La loi régissant l'admissibilité et la validité au fond des dispositions à cause de mort (à l'exception du pacte successoral) est appréciée séparément. En général, elle est appréciée selon la loi qui se serait appliquée à la succession du défunt s'il était décédé le jour où il a fait la disposition. Toutefois, le défunt a également la possibilité de choisir la loi de l'État dont il a la nationalité.
Pour apprécier les pouvoirs de l'exécuteur testamentaire et de l'administrateur successoral, c'est la loi régissant l'ensemble de la succession qui importe. Dans le cas où l'admissibilité et la validité au fond de la disposition seraient régies par une loi différente de celle régissant l'ensemble de la succession, cela n'a pas d'incidence aux fins de l'exécuteur et de l'administrateur.
Le règlement traite également de la question de la compétence des tribunaux. En général, les tribunaux de l'État membre sur le territoire duquel le défunt avait sa résidence habituelle au moment de son décès sont compétents pour statuer sur l'ensemble de la succession. Si le défunt a choisi la loi applicable à la succession conformément à l'article 22 du Règlement sur les successions et qu'il s'agit de la loi d'un État membre, les parties peuvent convenir que les tribunaux de cet État ont compétence exclusive pour statuer sur toute question liée à la succession.

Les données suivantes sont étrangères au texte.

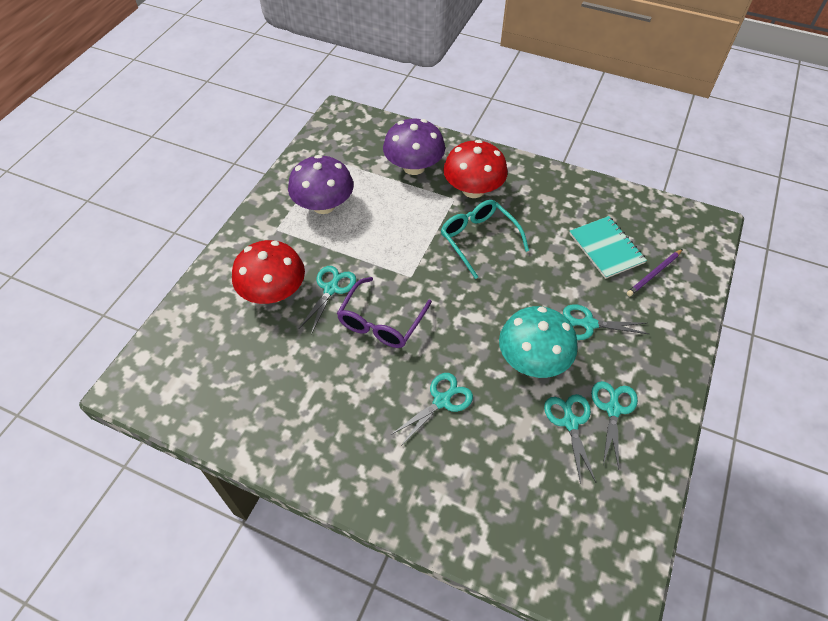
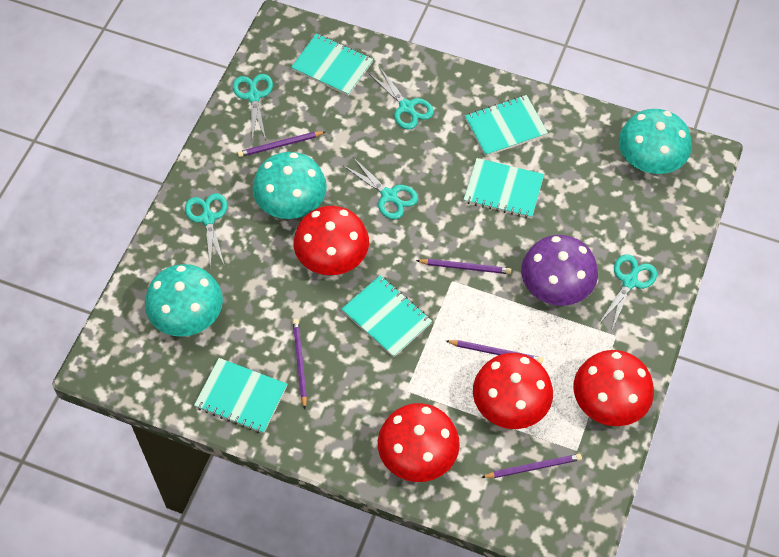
purple glasses: 1 -> 0
purple mushroom: 2 -> 1
purple pencil: 1 -> 5
red mushroom: 2 -> 4
turquoise glasses: 1 -> 0
turquoise mushroom: 1 -> 3
turquoise notebook: 1 -> 5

En général, on peut conclure qu'en l'absence de choix, la loi applicable sera la loi de l'État dans lequel le défunt avait sa résidence habituelle au moment de son décès, et les tribunaux de cet État seront compétents (s'il s'agit d'un État membre de l'UE, à l'exception du Danemark et de l'Irlande).
Conclusion
En conclusion, la gestion successorale en Tchéquie, y compris l'activité de l'exécuteur testamentaire et de l'administrateur successoral, forme un système complexe assurant le règlement digne et juridiquement correct du patrimoine du défunt. Chacune de ces fonctions remplit un rôle spécifique dans le cadre de la procédure successorale – l'exécuteur testamentaire veille à l'accomplissement des dernières volontés du défunt, tandis que l'administrateur successoral s'occupe de la conservation et de la bonne gestion du patrimoine successoral jusqu'à son partage. Une bonne compréhension de ces institutions est donc indispensable non seulement pour les professionnels du droit, mais aussi pour toute personne confrontée à des questions successorales sur le plan personnel.